Пройдя по дорожке, ухватился за скобу двери, потянул — дверь в ответ противно заскрипела — давно ее не смазывали… Мужского догляда не было. Помазков ощутил, как в висках у него заплескалось что-то теплое, глаза заволокло туманом. Как все-таки слаб человек, как быстро он умудряется расстроиться. Помазков ухватил себя пальцами за горло, за кадык, несколько раз сжал, словно бы хотел сломать хрящ, расстроено хлюпнул носом и вошел в сенцы.
Сенцы были заставлены ведрами, на лавке в эмалированных мисках белело замерзшее молоко — значит корову в его отсутствие не продали, сохранили… Коли сохранили — значит живут нормально, не опустились до нищеты. Помазков не выдержал, вновь хлюпнул носом.
И запах сенцы сохранили прежний. Помазков помнил, чем они пахли, когда он уходил на войну.
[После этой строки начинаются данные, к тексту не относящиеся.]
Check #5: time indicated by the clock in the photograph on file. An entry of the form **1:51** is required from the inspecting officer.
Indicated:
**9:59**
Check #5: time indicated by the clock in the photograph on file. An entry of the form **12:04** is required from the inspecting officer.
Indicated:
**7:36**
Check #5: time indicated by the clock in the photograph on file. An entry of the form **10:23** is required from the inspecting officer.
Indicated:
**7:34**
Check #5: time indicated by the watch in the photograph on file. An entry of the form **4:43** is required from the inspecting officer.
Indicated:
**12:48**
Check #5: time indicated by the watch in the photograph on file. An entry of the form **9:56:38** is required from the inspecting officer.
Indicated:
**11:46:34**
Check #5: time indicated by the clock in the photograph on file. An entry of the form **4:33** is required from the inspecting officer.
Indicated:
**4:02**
Лежалым прошлогодним сеном. Несмотря на то что август в том году был жарким и сена было заготовлено много, воздух был насыщен прошлогодним духом — запахом сухих кореньев и цветов. Но чего-то тут не хватало, а вот чего именно — Помазков не мог понять. Потом понял, чего не хватает… Запаха конской сбруи — того самого, щекотного, способного вышибить слезы из глаз духа, что сопровождает казака всю его жизнь.
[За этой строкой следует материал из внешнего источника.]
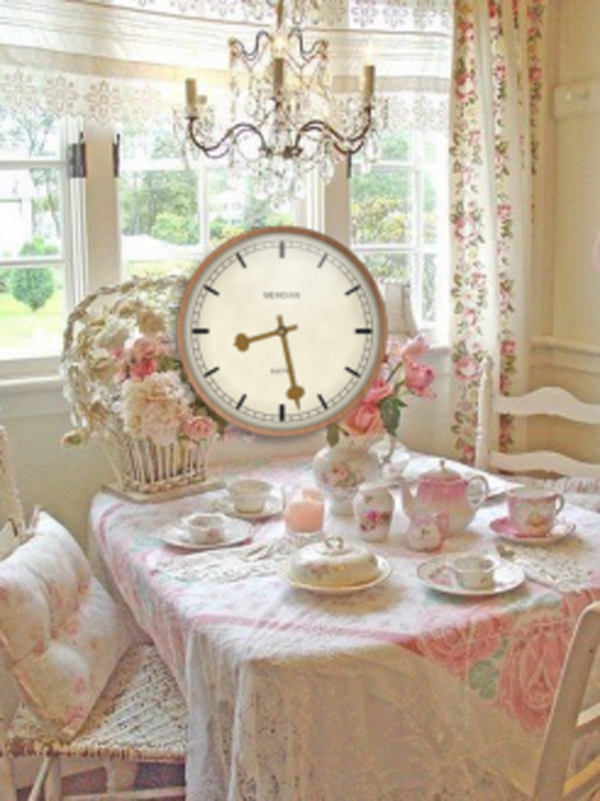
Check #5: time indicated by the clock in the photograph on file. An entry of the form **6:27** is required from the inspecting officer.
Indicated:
**8:28**
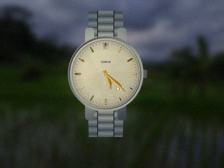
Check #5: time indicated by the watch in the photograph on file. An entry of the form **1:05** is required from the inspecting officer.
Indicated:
**5:22**
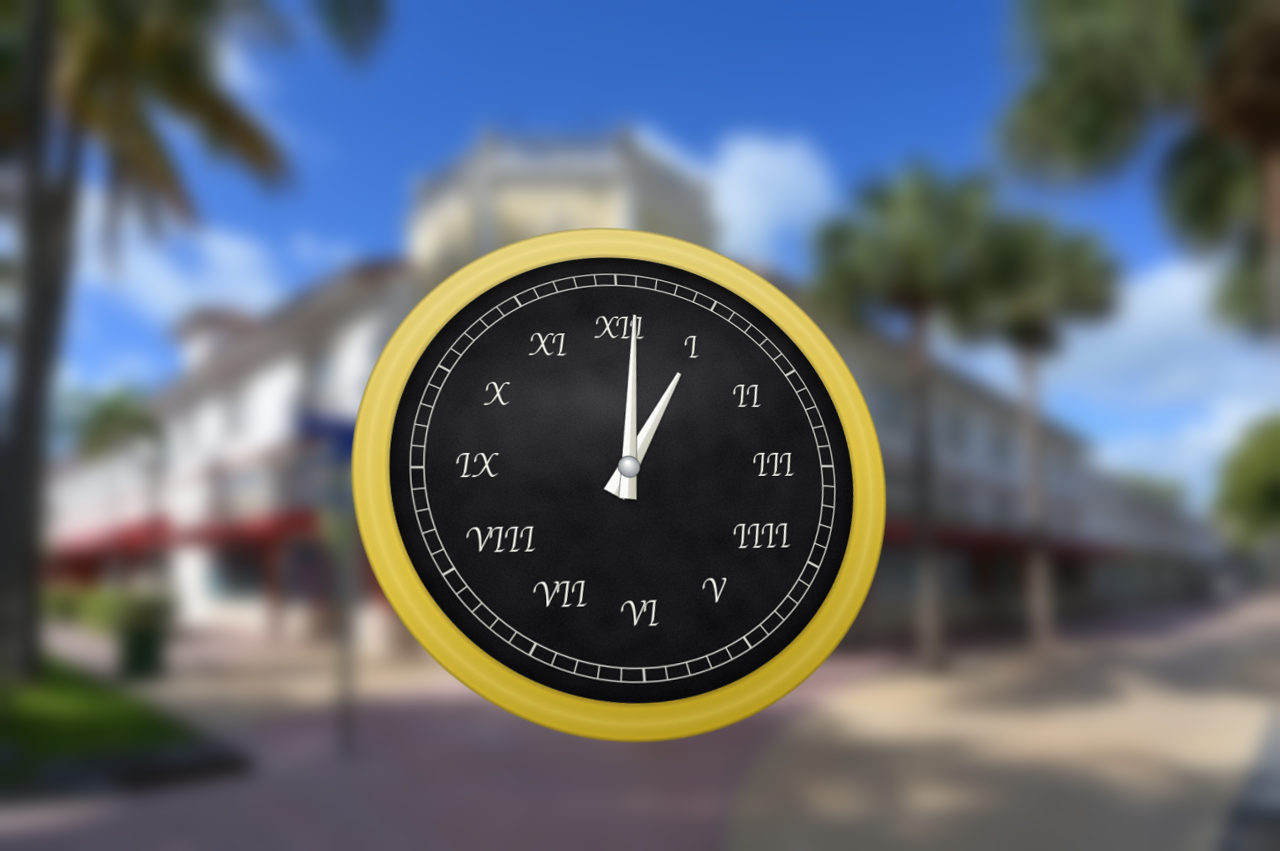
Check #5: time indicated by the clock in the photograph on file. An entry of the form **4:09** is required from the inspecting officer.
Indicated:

Помазков с шумом всосал в себя воздух, словно бы гасил скопившийся внутри шар, но не погасил его; огонь, сидевший в нем, разгорелся сильнее, — и сделал решительный шаг к двери.
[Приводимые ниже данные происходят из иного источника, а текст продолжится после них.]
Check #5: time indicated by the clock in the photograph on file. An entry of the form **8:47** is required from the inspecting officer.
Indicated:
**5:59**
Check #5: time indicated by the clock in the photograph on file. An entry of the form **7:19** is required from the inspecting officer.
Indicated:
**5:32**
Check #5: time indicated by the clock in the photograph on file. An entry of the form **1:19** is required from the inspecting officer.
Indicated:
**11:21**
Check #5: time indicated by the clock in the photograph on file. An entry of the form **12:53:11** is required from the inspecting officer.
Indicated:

Вспомнил, что в прошлые времена, еще довоенные, он, уходя рано утром в поле или на охоту в тайгу, всегда останавливался у двери и едва слышно шептал короткую молитву; такую же молитву он шептал, возвращаясь домой, усталый, с гудевшими ногами, покачиваясь от изнеможения. Дверь — этот тот самый порог, за которым начинались его владения, его личная жизнь… В эти просторы он мало кого впускал.
Вспомнив жену свою покойную, Клавдию, черную, бойкую, звонкоголосую, красивую… Когда Клавы не стало, он замены ей так и не нашел. Глаза у Клавы были такие черные, такие глубокие, что легко меняли свой цвет — делались зелеными, рыжими, синими… А вот у дочки Ани глаза — без всякой цветовой примеси — синие, яркие, будто солнечное зимнее небо.
Зимой в этих местах всегда бывает много солнца. Аня, наверное, стала совсем взрослой, отец вряд ли узнает ее.
Он открыл дверь.
В ноздри ударил стойкий, резковатый дух лекарства. Помазков остановился и, ощущая на шее обжим чьих-то тугих пальцев, позвал хриплым сдавленным шепотом:
— До-очка!
На шепот никто не отозвался. Помазков протестующее мотнул головой, потом мотнул еще раз и позвал громче:
— Аня!
И на этот раз никто не откликнулся на зов. В доме стоял запах бедной не сравним ни с чем, его нельзя спутать ни с каким другим запахом.
— Анечка! — напрягшись, просипел Помазков.
В противоположной стороне избы шевельнулась и отодвинулась в сторону занавеска, через несколько мгновений в раздвиге показалась молодая женщина с бледным красивым лицом. Посмотрела вопросительно на урядника.
— Вы кто? — прежним сырым, сдавленным шепотом спросил Помазков.
— А вы кто? — почти машинально, не вникая в суть вопроса, спросила молодая женщина, в следующее мгновение прижала к вискам руки. — Господи, как же я не догадалась… Вы — Анин отец?
— Точно, — ощущая, как горло ему продолжают сдавливать сильные и цепкие пальцы, подтвердил Помазков. — Он самый…
— Я — Анииа подруга. Катей меня зовут. Катя Сергеева.
— Что случилось, Катя? Где Аня?
Катя поежилась зябко и запахнула на груди шаль.